§ PROBLEM STATEMENT:
The answer should hold every line of the listing, unchanged and free of images.

§ SOURCE INFORMATION:
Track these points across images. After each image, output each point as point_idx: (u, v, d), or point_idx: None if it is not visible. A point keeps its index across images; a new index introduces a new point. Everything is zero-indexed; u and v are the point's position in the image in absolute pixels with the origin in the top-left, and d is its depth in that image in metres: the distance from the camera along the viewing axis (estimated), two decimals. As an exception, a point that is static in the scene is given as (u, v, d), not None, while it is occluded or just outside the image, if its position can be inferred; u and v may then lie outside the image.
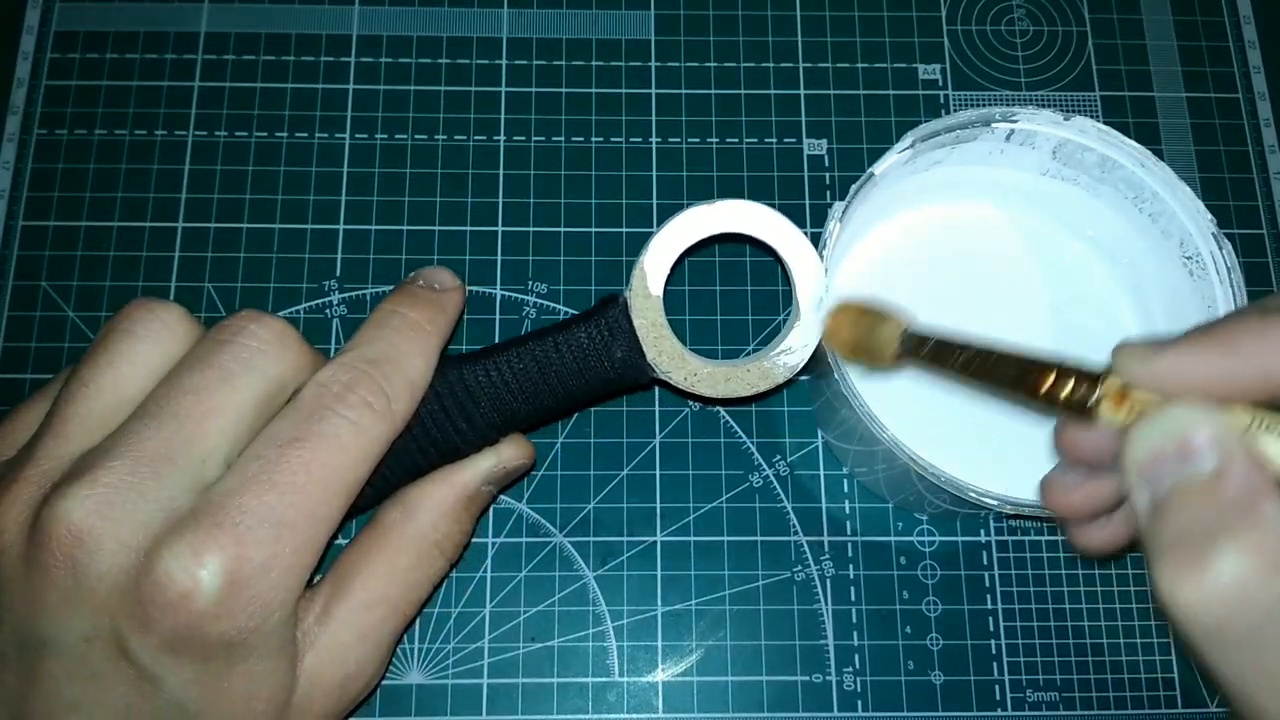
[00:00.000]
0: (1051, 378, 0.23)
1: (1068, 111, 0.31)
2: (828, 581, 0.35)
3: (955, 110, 0.38)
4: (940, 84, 0.42)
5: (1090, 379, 0.22)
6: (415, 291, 0.28)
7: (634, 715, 0.34)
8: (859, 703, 0.34)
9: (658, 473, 0.36)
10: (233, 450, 0.24)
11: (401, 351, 0.26)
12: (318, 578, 0.26)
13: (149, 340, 0.25)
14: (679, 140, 0.40)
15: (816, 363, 0.30)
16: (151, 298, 0.26)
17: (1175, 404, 0.20)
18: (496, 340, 0.38)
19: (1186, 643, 0.18)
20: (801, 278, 0.29)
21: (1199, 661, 0.19)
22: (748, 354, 0.37)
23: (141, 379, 0.24)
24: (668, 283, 0.29)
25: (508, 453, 0.29)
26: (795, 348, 0.29)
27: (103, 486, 0.22)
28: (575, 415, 0.37)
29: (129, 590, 0.22)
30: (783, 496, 0.36)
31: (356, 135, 0.40)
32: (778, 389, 0.29)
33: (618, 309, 0.28)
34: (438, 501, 0.28)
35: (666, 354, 0.28)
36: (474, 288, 0.38)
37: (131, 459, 0.22)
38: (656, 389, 0.37)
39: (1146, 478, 0.20)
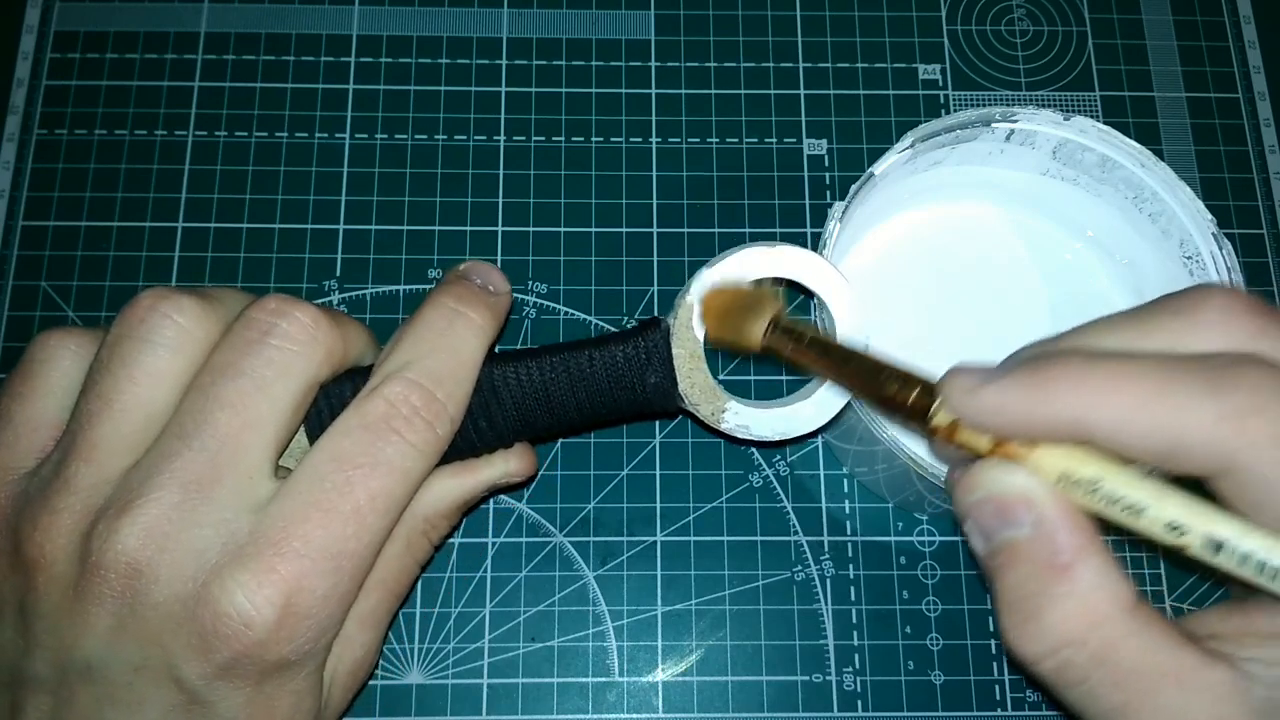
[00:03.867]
0: (896, 385, 0.23)
1: (1068, 111, 0.31)
2: (828, 581, 0.35)
3: (955, 110, 0.38)
4: (940, 84, 0.42)
5: (931, 391, 0.22)
6: (476, 291, 0.26)
7: (634, 715, 0.34)
8: (859, 703, 0.34)
9: (658, 473, 0.36)
10: (276, 456, 0.23)
11: (464, 364, 0.25)
12: None
13: (168, 349, 0.23)
14: (679, 140, 0.40)
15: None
16: (160, 293, 0.24)
17: (991, 463, 0.21)
18: (496, 346, 0.38)
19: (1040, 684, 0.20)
20: (844, 331, 0.29)
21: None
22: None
23: (167, 392, 0.23)
24: None
25: (515, 465, 0.29)
26: (823, 401, 0.29)
27: (154, 517, 0.21)
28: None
29: (185, 619, 0.21)
30: (783, 496, 0.36)
31: (356, 135, 0.40)
32: (797, 440, 0.29)
33: (659, 334, 0.28)
34: (436, 498, 0.28)
35: (699, 387, 0.28)
36: (474, 288, 0.38)
37: (178, 485, 0.22)
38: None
39: (974, 524, 0.21)
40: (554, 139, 0.40)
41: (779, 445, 0.30)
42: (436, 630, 0.34)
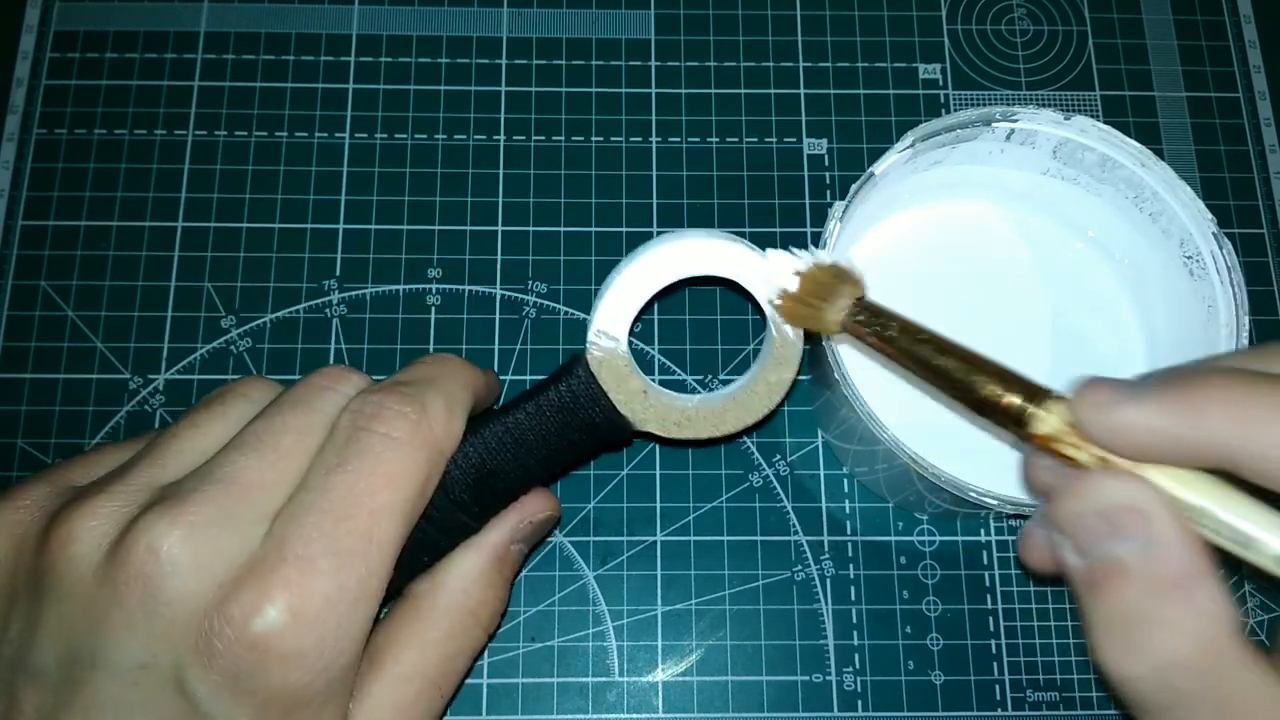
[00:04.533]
0: (993, 386, 0.22)
1: (1068, 111, 0.31)
2: (828, 581, 0.35)
3: (955, 110, 0.38)
4: (940, 84, 0.42)
5: (1031, 394, 0.21)
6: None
7: (634, 715, 0.34)
8: (859, 703, 0.34)
9: (658, 473, 0.36)
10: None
11: (439, 375, 0.26)
12: None
13: (262, 406, 0.25)
14: (679, 140, 0.40)
15: (816, 364, 0.30)
16: (341, 373, 0.26)
17: (1102, 473, 0.20)
18: (495, 346, 0.38)
19: (1125, 706, 0.20)
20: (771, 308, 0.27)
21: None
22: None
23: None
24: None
25: (532, 506, 0.28)
26: (774, 378, 0.28)
27: (192, 513, 0.22)
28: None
29: (197, 620, 0.21)
30: (783, 496, 0.36)
31: (356, 135, 0.40)
32: (763, 421, 0.28)
33: (581, 373, 0.27)
34: (468, 567, 0.27)
35: (640, 406, 0.27)
36: (474, 287, 0.38)
37: (225, 487, 0.22)
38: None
39: (1074, 540, 0.20)
40: (554, 138, 0.40)
41: (751, 430, 0.29)
42: (436, 630, 0.34)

§ ANSWER SPACE:
Track these points across images. After each image, output each point as point_idx: (u, v, d), or point_idx: None if it is not visible. A point keeps its index across images; a new index introduces a new point. Everything is zero-indexed; u and v are the point's position in the image in absolute pixels with the origin in the top-left, and d is its depth in that image in metres: the distance from the camera along the viewing axis (estimated), two decimals. As an exception, a point that is static in the scene is given as (u, v, d), not None, while it is occluded or just outside the image, if its position can be inferred; u and v may then lie outside the image.
[00:00.000]
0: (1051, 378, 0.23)
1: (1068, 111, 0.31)
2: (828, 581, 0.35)
3: (955, 110, 0.38)
4: (940, 84, 0.42)
5: (1090, 379, 0.22)
6: (415, 291, 0.28)
7: (634, 715, 0.34)
8: (859, 703, 0.34)
9: (658, 473, 0.36)
10: (233, 450, 0.24)
11: (401, 351, 0.26)
12: (318, 578, 0.26)
13: (149, 340, 0.25)
14: (679, 140, 0.40)
15: (816, 363, 0.30)
16: (151, 298, 0.26)
17: (1175, 404, 0.20)
18: (496, 340, 0.38)
19: (1186, 643, 0.18)
20: (801, 278, 0.29)
21: (1199, 661, 0.19)
22: (748, 354, 0.37)
23: (141, 379, 0.24)
24: (668, 283, 0.29)
25: (508, 453, 0.29)
26: (795, 348, 0.29)
27: (103, 486, 0.22)
28: (575, 415, 0.37)
29: (129, 590, 0.22)
30: (783, 496, 0.36)
31: (356, 135, 0.40)
32: (778, 389, 0.29)
33: (618, 309, 0.28)
34: (438, 501, 0.28)
35: (666, 354, 0.28)
36: (474, 288, 0.38)
37: (131, 459, 0.22)
38: (656, 389, 0.37)
39: (1146, 478, 0.20)
[00:03.867]
0: (896, 385, 0.23)
1: (1068, 111, 0.31)
2: (828, 581, 0.35)
3: (955, 110, 0.38)
4: (940, 84, 0.42)
5: (931, 391, 0.22)
6: (476, 291, 0.26)
7: (634, 715, 0.34)
8: (859, 703, 0.34)
9: (658, 473, 0.36)
10: (276, 456, 0.23)
11: (464, 364, 0.25)
12: None
13: (168, 349, 0.23)
14: (679, 140, 0.40)
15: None
16: (160, 293, 0.24)
17: (991, 463, 0.21)
18: (496, 346, 0.38)
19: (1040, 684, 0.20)
20: (844, 331, 0.29)
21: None
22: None
23: (167, 392, 0.23)
24: None
25: (515, 465, 0.29)
26: (823, 401, 0.29)
27: (154, 517, 0.21)
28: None
29: (185, 619, 0.21)
30: (783, 496, 0.36)
31: (356, 135, 0.40)
32: (797, 440, 0.29)
33: (659, 334, 0.28)
34: (436, 498, 0.28)
35: (699, 387, 0.28)
36: (474, 288, 0.38)
37: (178, 485, 0.22)
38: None
39: (974, 524, 0.21)
40: (554, 139, 0.40)
41: (779, 445, 0.30)
42: (436, 630, 0.34)
[00:04.533]
0: (993, 386, 0.22)
1: (1068, 111, 0.31)
2: (828, 581, 0.35)
3: (955, 110, 0.38)
4: (940, 84, 0.42)
5: (1031, 394, 0.21)
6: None
7: (634, 715, 0.34)
8: (859, 703, 0.34)
9: (658, 473, 0.36)
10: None
11: (439, 375, 0.26)
12: None
13: (262, 406, 0.25)
14: (679, 140, 0.40)
15: (816, 364, 0.30)
16: (341, 373, 0.26)
17: (1102, 473, 0.20)
18: (495, 346, 0.38)
19: (1125, 706, 0.20)
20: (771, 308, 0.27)
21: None
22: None
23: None
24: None
25: (532, 506, 0.28)
26: (774, 378, 0.28)
27: (192, 513, 0.22)
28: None
29: (197, 620, 0.21)
30: (783, 496, 0.36)
31: (356, 135, 0.40)
32: (763, 421, 0.28)
33: (581, 373, 0.27)
34: (468, 567, 0.27)
35: (640, 406, 0.27)
36: (474, 287, 0.38)
37: (225, 487, 0.22)
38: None
39: (1074, 540, 0.20)
40: (554, 138, 0.40)
41: (751, 430, 0.29)
42: (436, 630, 0.34)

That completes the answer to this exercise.